Many other graph database products are written in Java, which has pros and cons. Java programs run inside a Java Virtual Machine (JVM). The JVM takes care of memory management and garbage collection (freeing up memory that is no longer needed).  While this is convenient, it is difficult for the programmer to optimize memory usage or to control when unused memory becomes available.

GSQL graph query language

TigerGraph also has its own graph querying and update language, GSQL. While there are many nice details about GSQL, I will focus on two aspects that are key to supporting efficient parallel computation: the ACCUM clause and accumulator variables.

The core of most GSQL queries is the SELECT statement, modeled closely after the SELECT statement in SQL. The SELECT, FROM, and WHERE clauses are used to select and filter a set of links or nodes. After this selection, the optional ACCUM clause may be used to define a set of actions to be performed by each link or adjacent node. I say “perform by” rather than “perform on” because conceptually, each graph object is an independent computation unit. The graph structure is acting like a massively parallel computational mesh. The graph is not just your data storage; it is your query or analytics engine as well.

An ACCUM clause may contain many different actions or statements. These statements can read values from the graph objects, perform local computations, apply conditional statements, and schedule updates of the graph. (Updates do not take place until the query is over.)

To support these distributed, in-query computations, the GSQL language provides accumulator variables. Accumulators come in many flavors, but they are all temporary (existing only during query execution), shared (available to any of the execution threads), and mutually exclusive (only one thread can update it at a time). For example, a simple sum accumulator would be used to perform the count of all the neighbors’ neighbors mentioned above. A set accumulator would be used to record the IDs of all those neighbors’ neighbors. Accumulators are available in two scopes: global and per-node. In the earlier query example, we mentioned the need to mark each node as visited or not. Here, per-node accumulators would be used.

MPP computational model

To reiterate what we have revealed above, the TigerGraph graph is both a storage model and a computational model. Each node and link can be associated with a compute function.

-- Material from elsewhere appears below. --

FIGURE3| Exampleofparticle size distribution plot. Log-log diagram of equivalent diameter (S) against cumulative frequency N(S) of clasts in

Therefore, TigerGraph acts as a parallel unit of storage and computation simultaneously. This would be unachievable using a generic NoSQL data store or without the use of accumulators.

Automatic partitioning

In today’s big data world, enterprises need their database solutions to be able to scale out to multiple machines, because their data may grow too large to be stored economically on a single server. TigerGraph is designed to automatically partition the graph data across a cluster of servers, and still perform quickly. The hash index is used to determine not only the within-server data location but also which-server. All the links that connect out from a given node are stored on the same server. Computer science theory tells us that finding the best overall graph partitioning, if we could even define “best,” is usually very slow, so we don’t try. Our default mode is to use random hashing, which works very well in most cases. The TigerGraph system also supports user-directed partitioning for users who have a particular partitioning scheme in mind.

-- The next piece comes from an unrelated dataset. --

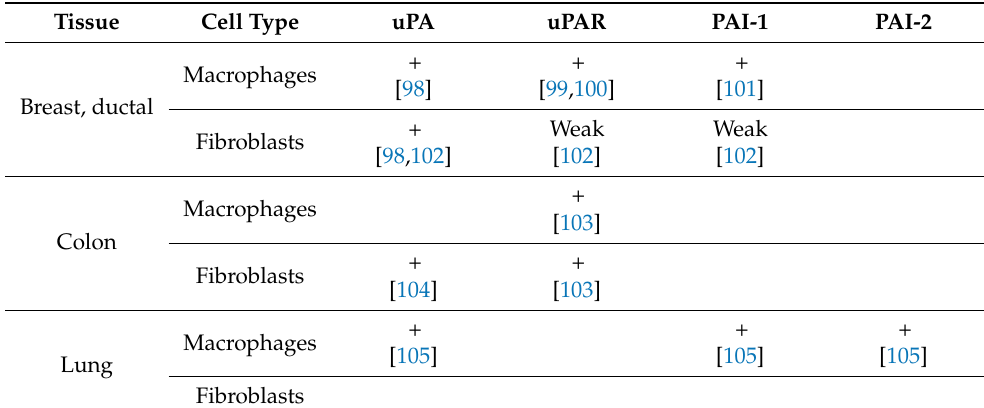
Table 4. Urokinase plasminogen activation system expression in the tumour microenvironment of other solid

Distributed computation mode

TigerGraph recently introduced a distributed computation mode that significantly improves performance for analytical queries that traverse a large portion of the graph. In distributed query mode, all servers are asked to work on the query; each server’s actual participation is on an as-needed basis. When a traversal path crosses from server A to server B, the minimal amount of information that server B needs to know is passed to it. Since server B already knows about the overall query request, it can easily fit in its contribution.